Babar and Father Christmas by Jean de Brunhoff

What a peculiar book this is. Most writers are content to stick to a few basic facts when turning in their Christmas themed manuscripts.

1. Father Christmas lives at the North Pole

2. The presents are made by elves

3. Magic reindeer pull them about in a big flying sleigh

These are the highly believable facts about Christmas, and we are happy with them. Not Jean de Brunhoff.

Babar and Father Christmas follows the dapper elephant king as he travels the world looking for the man in red. He wants to persuade him to add the land of the elephants to his Christmas Eve itinerary. But he’s a hard man to track down. Even France’s greatest scholars can only come up with a vague location, which turns out not to be Greenland, but somewhere near the Bohemain town of PRJMNESTWE.

 

Accompanied by a dog called Duck, who claims to have a good nose for sniffing out the mythical present giver, they are accosted by a band of snow flinging gnomes, who turn out to be Santa’s helpers. It is they, not the elves who run his underground lair (another great example of the Christmas cross-section). The Babar books come in for a lot of flak for their pro- Empire stance, this website offers an interesting reading of Father Christmas’s workhouse.

‘Father Christmas’s house is an ideal representation of the industrial firm: symmetrical plan, division of labor, mechanization with the machine room and the pulley elevator system.
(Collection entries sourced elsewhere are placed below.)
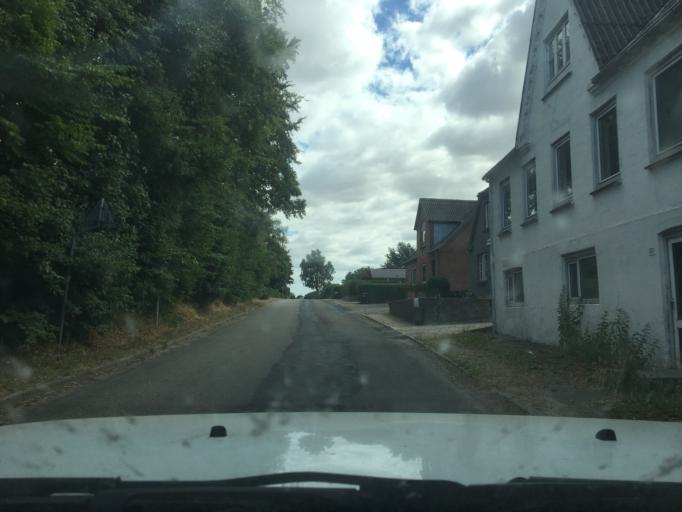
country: DK
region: Central Jutland
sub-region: Syddjurs Kommune
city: Ryomgard
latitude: 56.4613
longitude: 10.6362
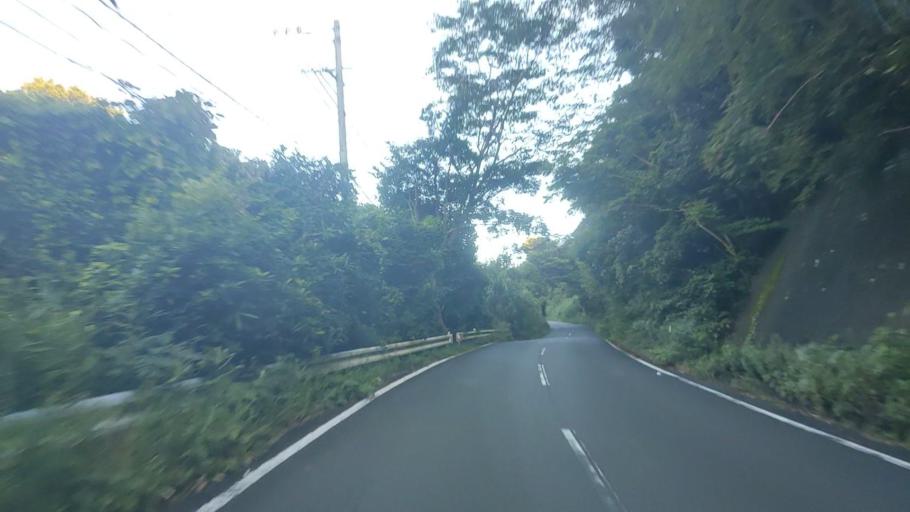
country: JP
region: Mie
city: Ise
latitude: 34.2685
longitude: 136.7687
The dwarfs -workers sleep in dormitories near the warehouse while the Father Christmas-Director lives in a luxury apartment overlooking the well organized and harmonious complex.’
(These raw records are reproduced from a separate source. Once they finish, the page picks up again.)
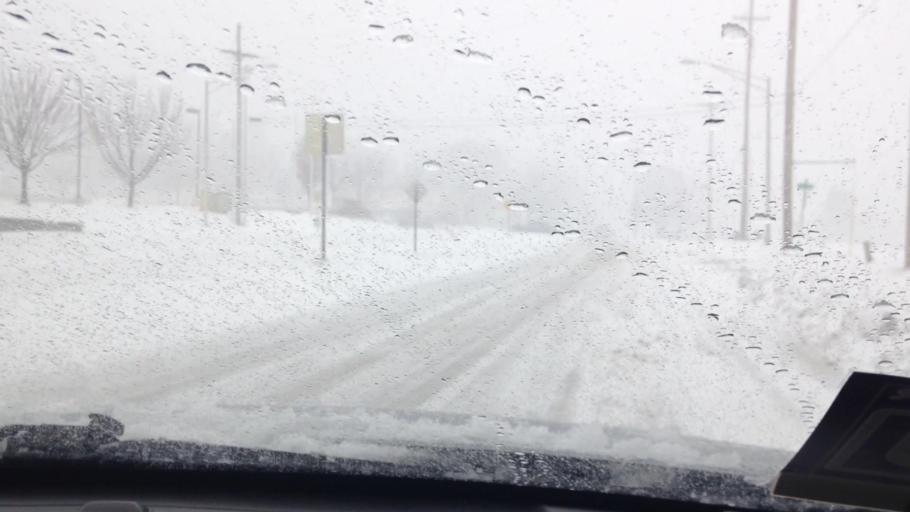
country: US
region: Kansas
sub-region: Johnson County
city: Shawnee
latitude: 39.0150
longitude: -94.7237
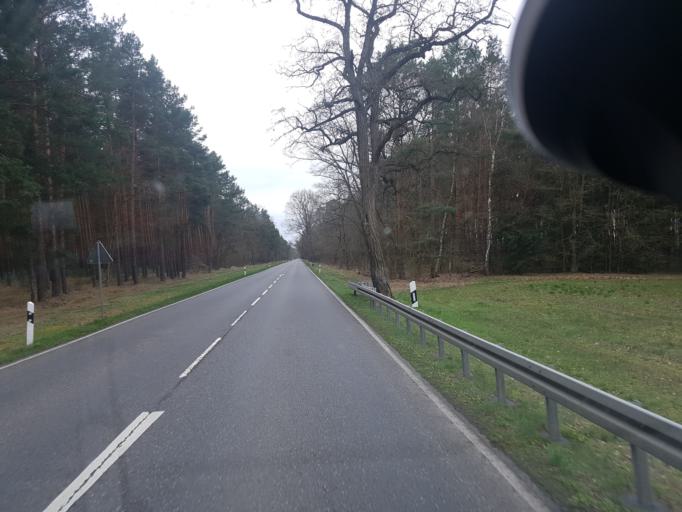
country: DE
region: Brandenburg
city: Schlepzig
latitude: 51.9813
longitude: 13.9635
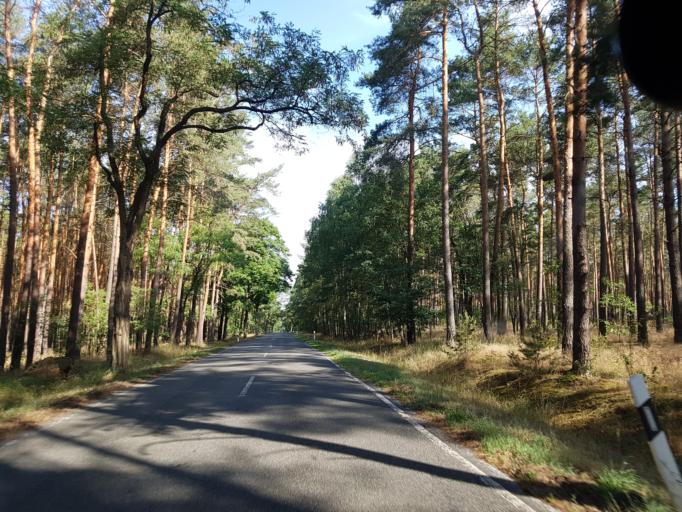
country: DE
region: Brandenburg
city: Ihlow
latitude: 51.9694
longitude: 13.3137
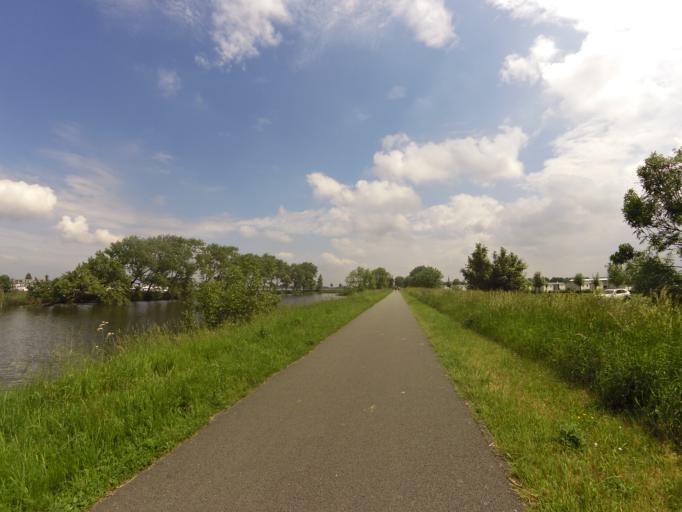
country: BE
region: Flanders
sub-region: Provincie West-Vlaanderen
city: Nieuwpoort
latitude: 51.1329
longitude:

After some persuasion Babar gets Father Christmas to accompany him back to the land of the elephants. How do they get there? In a clam shaped car carried by a flock of seagulls of course.

And so the old boy gets some quality R&R, riding zebras and snoozing in hammocks (‘as Dr. Capoulasse had advised him to do’), before heading back to PRJMNESTWE refreshed and ready to tackle another Christmas. Babar is left to run the elephant arm of Father Christmas’s empire, donning his own flying Santa suit and delivering presents from a magic sack (le sac magique), that is always full of toys.

Bonkers they may be, but I think prefer some of these oddball French innovations. I’m already saving up for a trip to snowy PRJMNESTWE.